# Activity
Verbatim output of the lines below is required, with the images omitted.

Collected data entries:
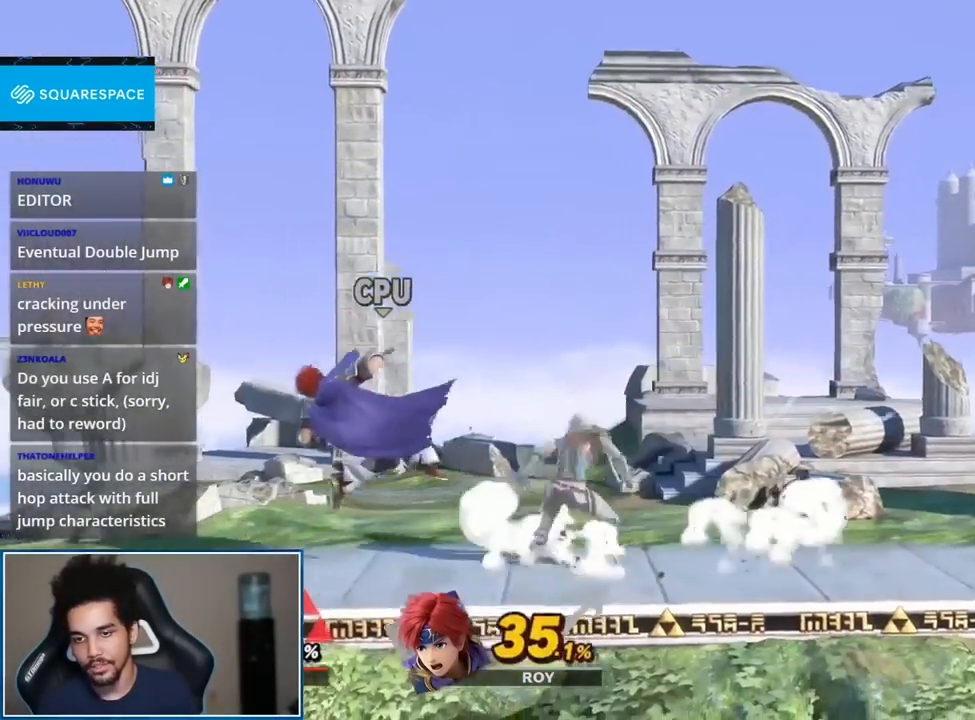
{"dt_ms": 500, "buttons": [], "left_stick": "left", "right_stick": "center", "events": [[133, "right_stick", "center"], [183, "left_stick", "center"], [367, "left_stick", "left"]]}
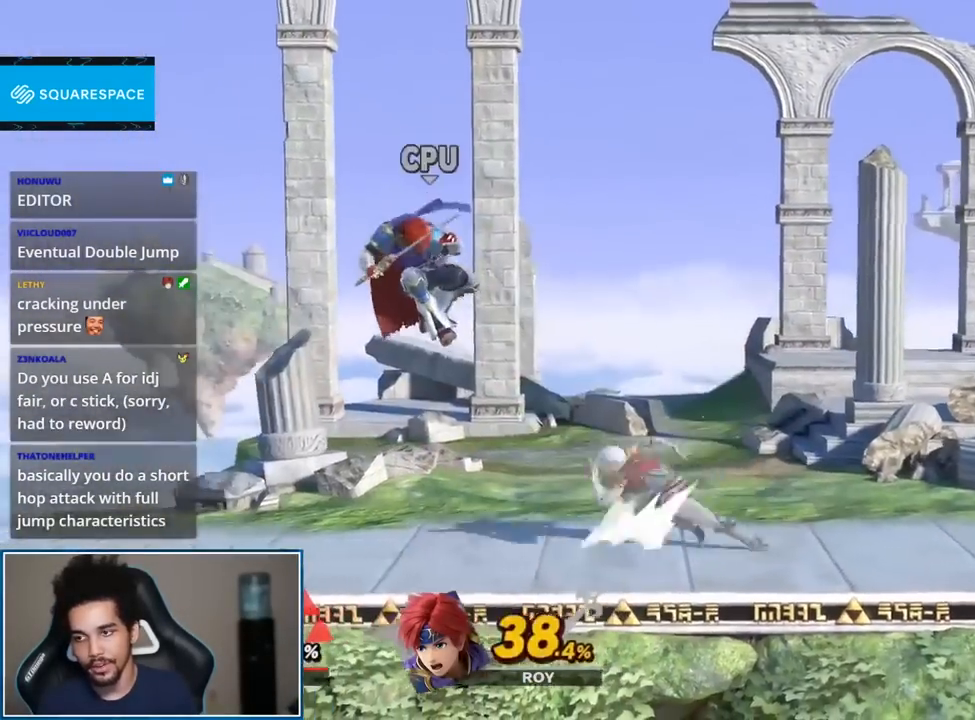
{"dt_ms": 500, "buttons": ["L1"], "left_stick": "down-left", "right_stick": "center", "events": [[17, "left_stick", "center"], [50, "A", "down"], [150, "A", "up"], [167, "left_stick", "left"], [233, "left_stick", "up-left"], [383, "left_stick", "down-left"], [467, "L1", "down"]]}
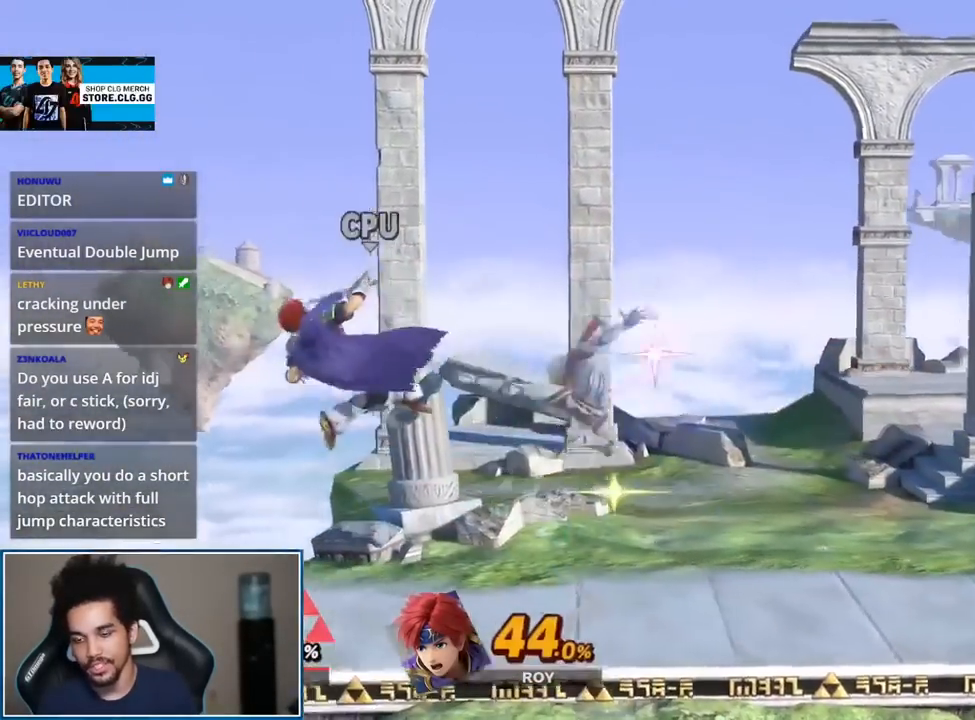
{"dt_ms": 500, "buttons": [], "left_stick": "center", "right_stick": "center", "events": [[17, "A", "down"], [100, "R1", "down"], [117, "left_stick", "center"], [183, "A", "up"], [183, "L1", "up"], [183, "R1", "up"]]}
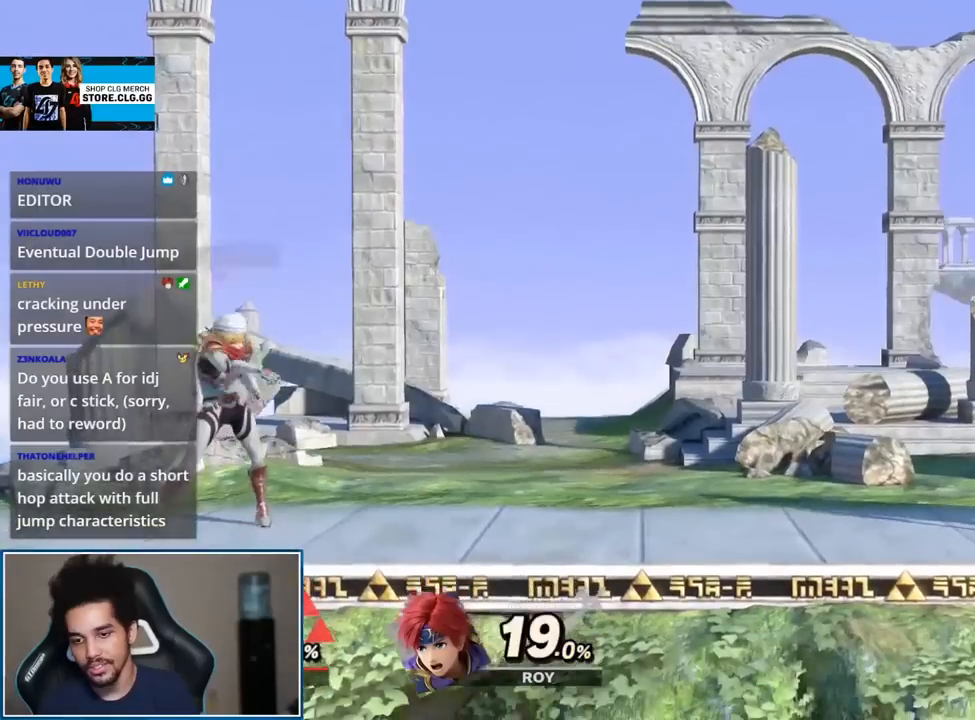
{"dt_ms": 500, "buttons": ["B"], "left_stick": "center", "right_stick": "center", "events": [[150, "left_stick", "right"], [317, "Y", "down"], [433, "B", "down"], [433, "Y", "up"], [433, "left_stick", "center"]]}
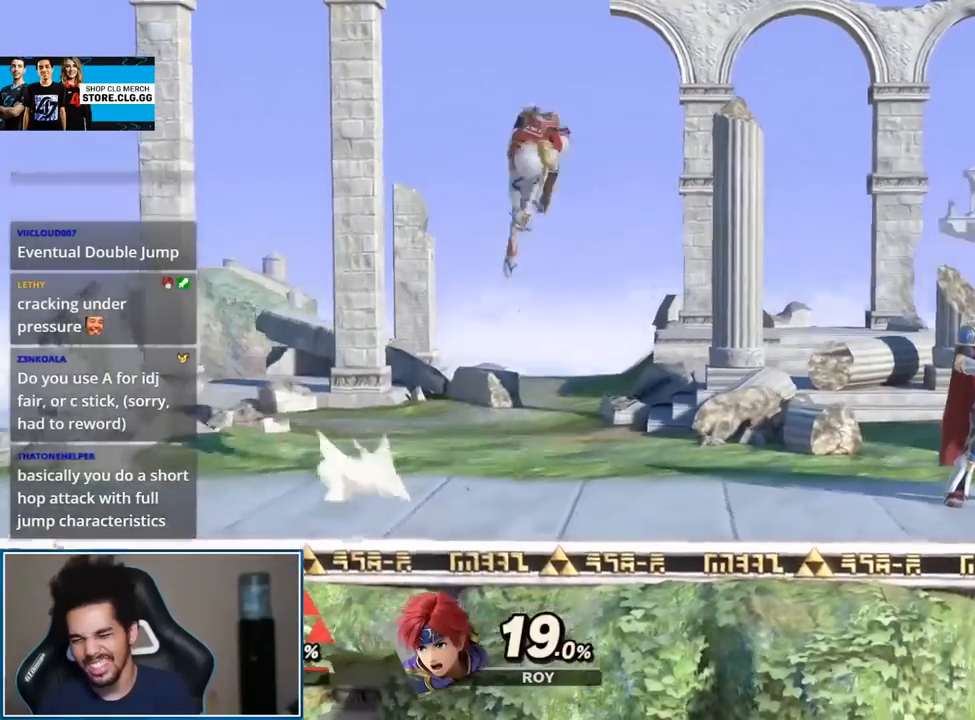
{"dt_ms": 500, "buttons": [], "left_stick": "center", "right_stick": "center", "events": [[100, "B", "up"]]}
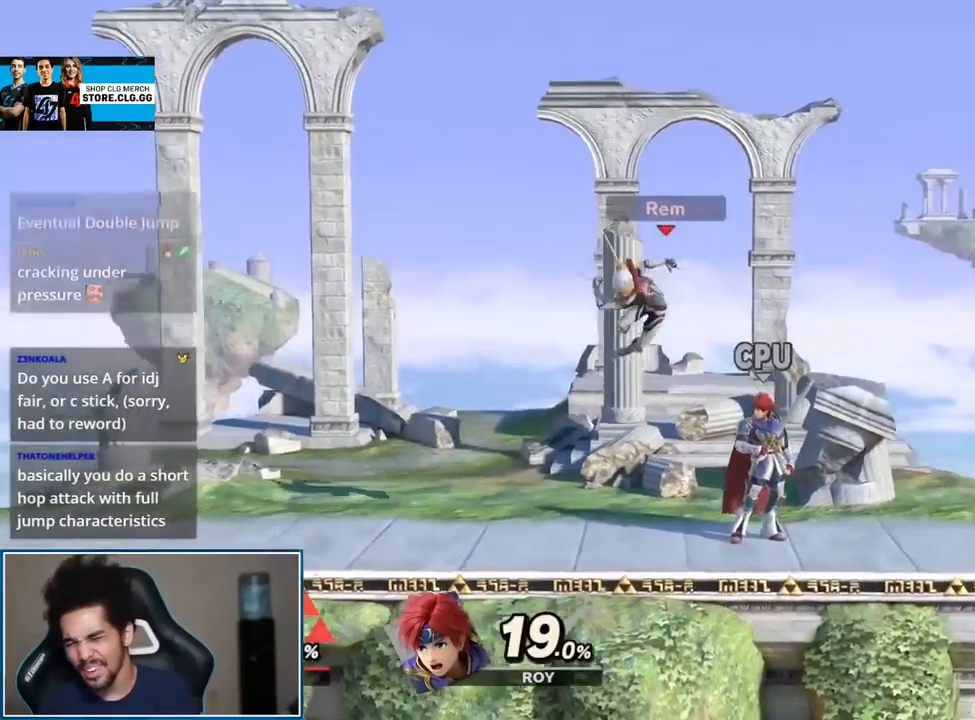
{"dt_ms": 500, "buttons": [], "left_stick": "center", "right_stick": "center", "events": []}
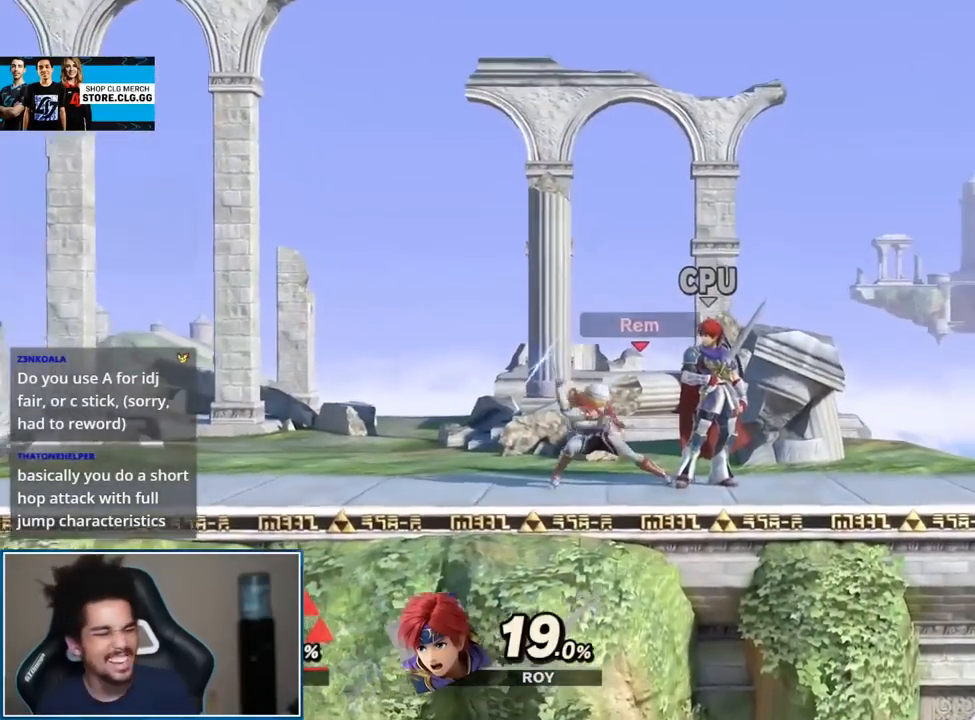
{"dt_ms": 500, "buttons": [], "left_stick": "center", "right_stick": "center", "events": []}
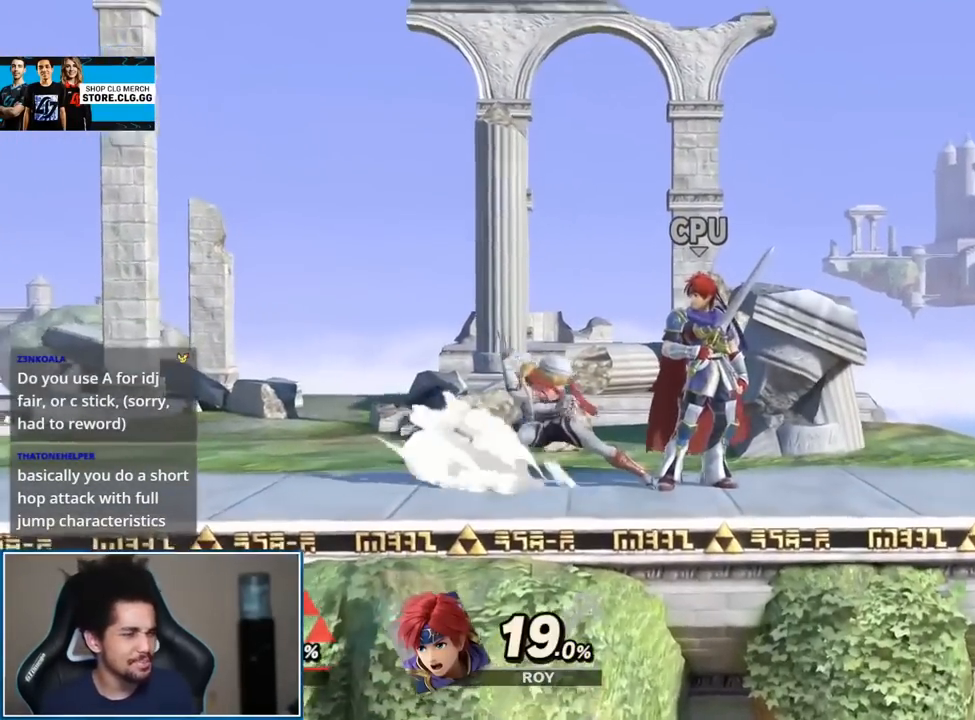
{"dt_ms": 500, "buttons": [], "left_stick": "center", "right_stick": "center", "events": []}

# Solution
{"dt_ms": 500, "buttons": [], "left_stick": "left", "right_stick": "center", "events": [[133, "right_stick", "center"], [183, "left_stick", "center"], [367, "left_stick", "left"]]}
{"dt_ms": 500, "buttons": ["L1"], "left_stick": "down-left", "right_stick": "center", "events": [[17, "left_stick", "center"], [50, "A", "down"], [150, "A", "up"], [167, "left_stick", "left"], [233, "left_stick", "up-left"], [383, "left_stick", "down-left"], [467, "L1", "down"]]}
{"dt_ms": 500, "buttons": [], "left_stick": "center", "right_stick": "center", "events": [[17, "A", "down"], [100, "R1", "down"], [117, "left_stick", "center"], [183, "A", "up"], [183, "L1", "up"], [183, "R1", "up"]]}
{"dt_ms": 500, "buttons": ["B"], "left_stick": "center", "right_stick": "center", "events": [[150, "left_stick", "right"], [317, "Y", "down"], [433, "B", "down"], [433, "Y", "up"], [433, "left_stick", "center"]]}
{"dt_ms": 500, "buttons": [], "left_stick": "center", "right_stick": "center", "events": [[100, "B", "up"]]}
{"dt_ms": 500, "buttons": [], "left_stick": "center", "right_stick": "center", "events": []}
{"dt_ms": 500, "buttons": [], "left_stick": "center", "right_stick": "center", "events": []}
{"dt_ms": 500, "buttons": [], "left_stick": "center", "right_stick": "center", "events": []}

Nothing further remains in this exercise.